For over a decade, sophisticated futures and stock traders have used technical trading software to help make trading decisions. Yet, so far, the search for the “Holy Grail” has been elusive. Charting packages leave traders with the task of making “subjective judgments” to arrive at a trading decision.
“Black box” trading systems, touting impressive, historically-tested track records, give buy and sell signals based on undisclosed trading rules, which preclude verification of the results or customization of system parameters.
Fully-disclosed, rule-based trading systems, which include an historical testing capability, rely on “optimized” testing to find predictive trading models. This approach has become widely used in both end-of-day and real-time trading systems, evidenced over the last few years by a proliferation of such software programs, including those that give traders the ability to write and test their own rules.
Yet, by presupposing that a specific market’s ebb and flow can be represented adequately by predefined trading rules based on single-market analysis, this entire genre of software has serious inherent limitations. Too often, trading rules, based solely on one expert’s research into market dynamics, fail to discern the intermarket and fundamental forces behind today’s global markets. Also, rule-based trading systems by their very nature do not have the flexibility to adapt quickly to new market conditions not previously encountered.

→ Extracted information:
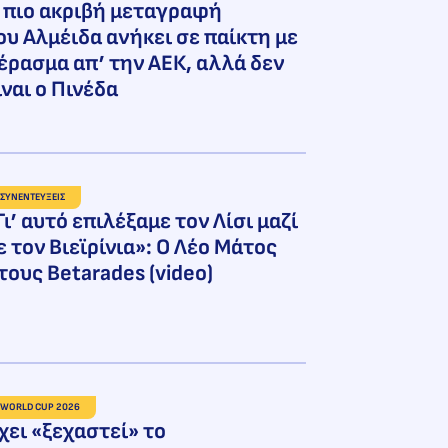
 πιο ακριβή μεταγραφή
ου Αλμέιδα ανήκει σε παίκτη με
έρασμα απ’ την ΑΕΚ, αλλά δεν
ίναι ο Πινέδα
ΣΥΝΕΝΤΕΥΞΕΙΣ
Γι’ αυτό επιλέξαμε τον Λίσι μαζί
ε τον Βιεϊρίνια»: Ο Λέο Μάτος
τους Betarades (video)
WORLD CUP 2026
χει «ξεχαστεί» το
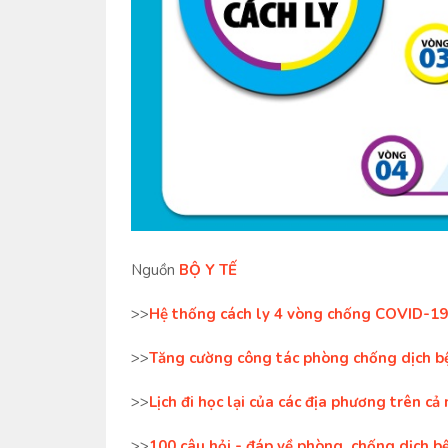
Nguồn
BỘ Y TẾ
>>
Hệ thống cách ly 4 vòng chống COVID-19
>>
Tăng cường công tác phòng chống dịch bệ
>>
Lịch đi học lại của các địa phương trên cả
>>
100 câu hỏi - đáp về phòng, chống dịch b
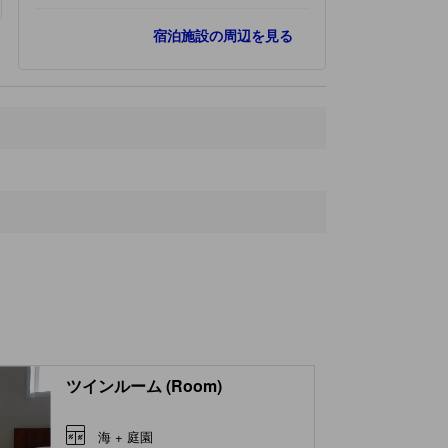
人気スポット
宿泊施設の周辺を見る
河津七滝
12.5 km
道の駅 天城越え
18.8 km
浄蓮の滝
20.6 km
恋人岬
27.3 km
土肥金山
29.0 km
最寄りスポット
白浜
400 ｍ
白浜神社
600 ｍ
寝姿山
1.2 km
寝姿山展望台
1.3 km
外浦海岸
1.6 km
ツインルーム (Room)
海 + 庭園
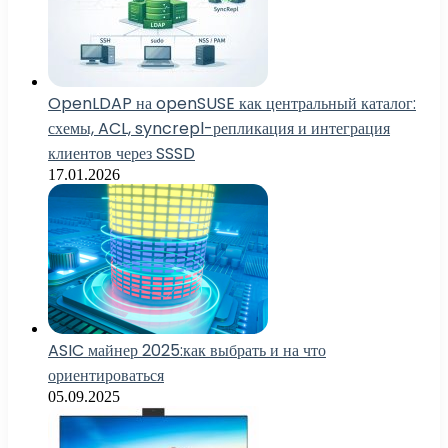
OpenLDAP на openSUSE как центральный каталог:
схемы, ACL, syncrepl-репликация и интеграция
клиентов через SSSD
17.01.2026
ASIC майнер 2025:как выбрать и на что
ориентироваться
05.09.2025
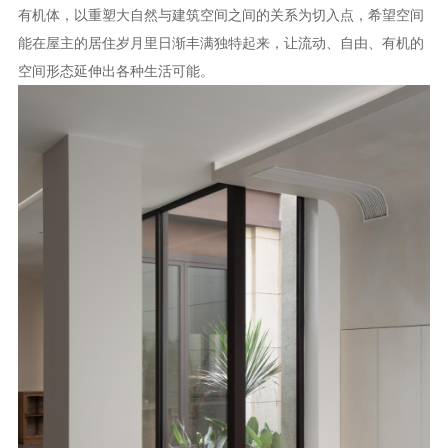
有机体，以重塑大自然与建筑空间之间的关系为切入点，希望空间
资讯
能在屋主的居住岁月里日渐丰满独特起来，让流动、自由、有机的
图文
空间形态延伸出各种生活可能。
视频
关于欧哲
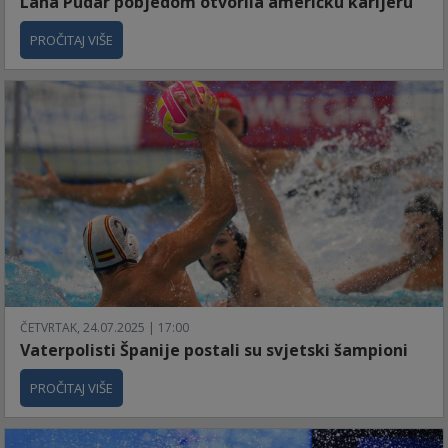
Lana Pudar pobjedom otvorila američku karijeru
PROČITAJ VIŠE
ČETVRTAK, 24.07.2025 | 17:00
Vaterpolisti Španije postali su svjetski šampioni
PROČITAJ VIŠE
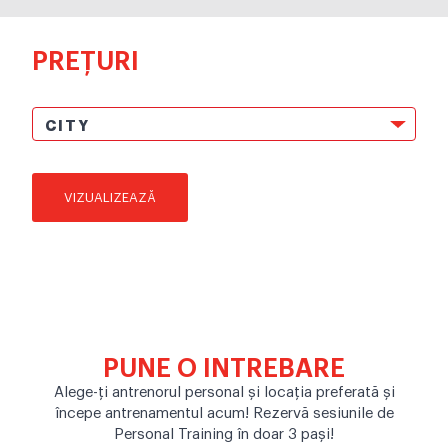
PREȚURI
CITY
VIZUALIZEAZĂ
PUNE O INTREBARE
Alege-ți antrenorul personal și locația preferată și
începe antrenamentul acum! Rezervă sesiunile de
Personal Training în doar 3 pași!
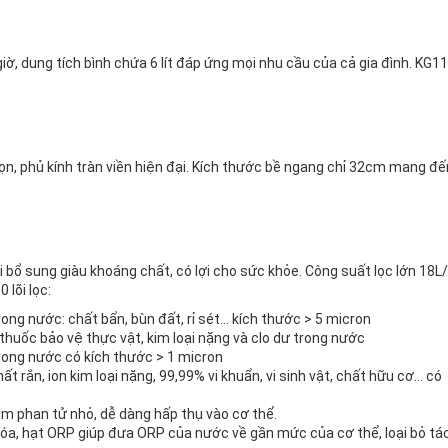
ờ, dung tích bình chứa 6 lít đáp ứng mọi nhu cầu của cả gia đình. KG11
n, phủ kính tràn viền hiện đại. Kích thước bề ngang chỉ 32cm mang đế
õi bổ sung giàu khoáng chất, có lợi cho sức khỏe. Công suất lọc lớn 18L
lõi lọc:
trong nước: chất bẩn, bùn đất, rỉ sét… kích thước > 5 micron
 thuốc bảo vệ thực vật, kim loại nặng và clo dư trong nước
 trong nước có kích thước > 1 micron
 rắn, ion kim loại nặng, 99,99% vi khuẩn, vi sinh vật, chất hữu cơ… có
ụm phan tử nhỏ, dễ dàng hấp thụ vào cơ thể.
óa, hạt ORP giúp đưa ORP của nước về gần mức của cơ thể, loại bỏ tá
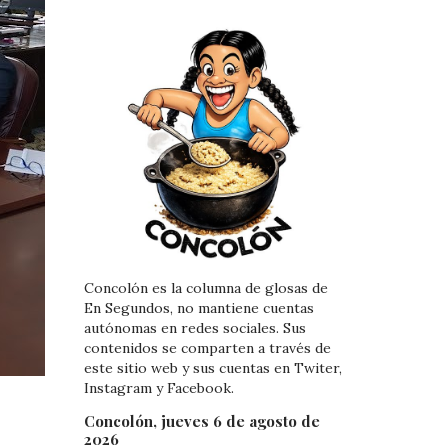
Concolón es la columna de glosas de
En Segundos, no mantiene cuentas
autónomas en redes sociales. Sus
contenidos se comparten a través de
este sitio web y sus cuentas en Twiter,
Instagram y Facebook.
Concolón, jueves 6 de agosto de
2026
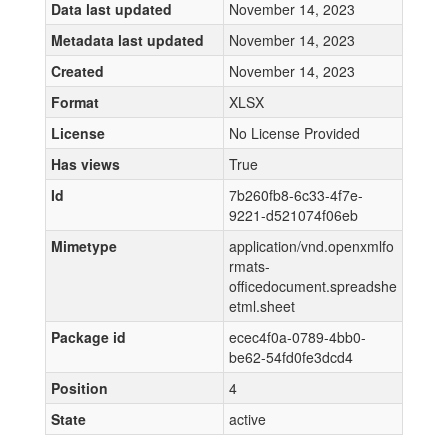
Data last updated
November 14, 2023
Metadata last updated
November 14, 2023
Created
November 14, 2023
Format
XLSX
License
No License Provided
Has views
True
Id
7b260fb8-6c33-4f7e-
9221-d521074f06eb
Mimetype
application/vnd.openxmlfo
rmats-
officedocument.spreadshe
etml.sheet
Package id
ecec4f0a-0789-4bb0-
be62-54fd0fe3dcd4
Position
4
State
active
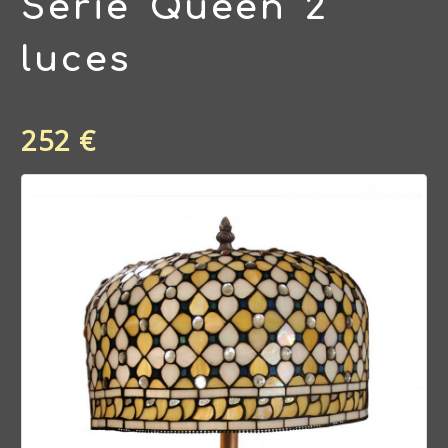
Serie Queen 2
luces
252 €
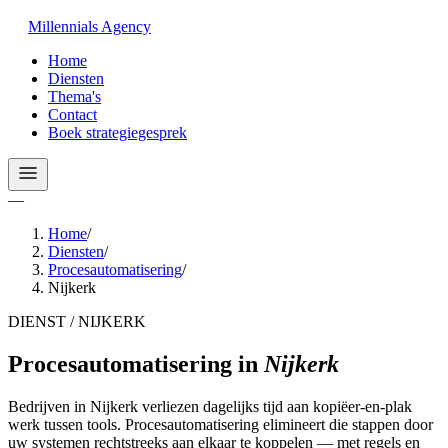
Millennials
Agency
Home
Diensten
Thema's
Contact
Boek strategiegesprek
—
Home
/
Diensten
/
Procesautomatisering
/
Nijkerk
DIENST / NIJKERK
Procesautomatisering
in
Nijkerk
Bedrijven in Nijkerk verliezen dagelijks tijd aan kopiëer-en-plak
werk tussen tools. Procesautomatisering elimineert die stappen door
uw systemen rechtstreeks aan elkaar te koppelen — met regels en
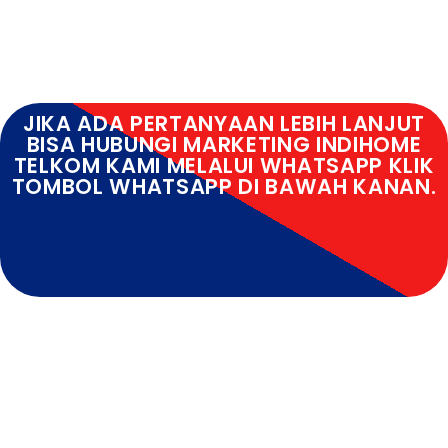
JIKA ADA PERTANYAAN LEBIH LANJUT
BISA HUBUNGI MARKETING INDIHOME
TELKOM KAMI MELALUI WHATSAPP KLIK
TOMBOL WHATSAPP DI BAWAH KANAN.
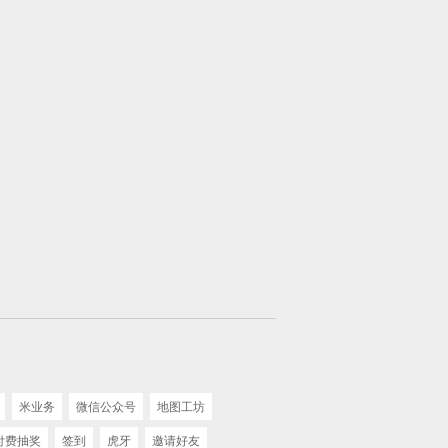
米业务
微信公众号
地图工坊
付费抽奖
签到
虎牙
邀请好友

→ What you have to do: In the text on trading software, what do "black box" trading systems base their buy and sell signals on?

→ Completed exercise: Undisclosed trading rules.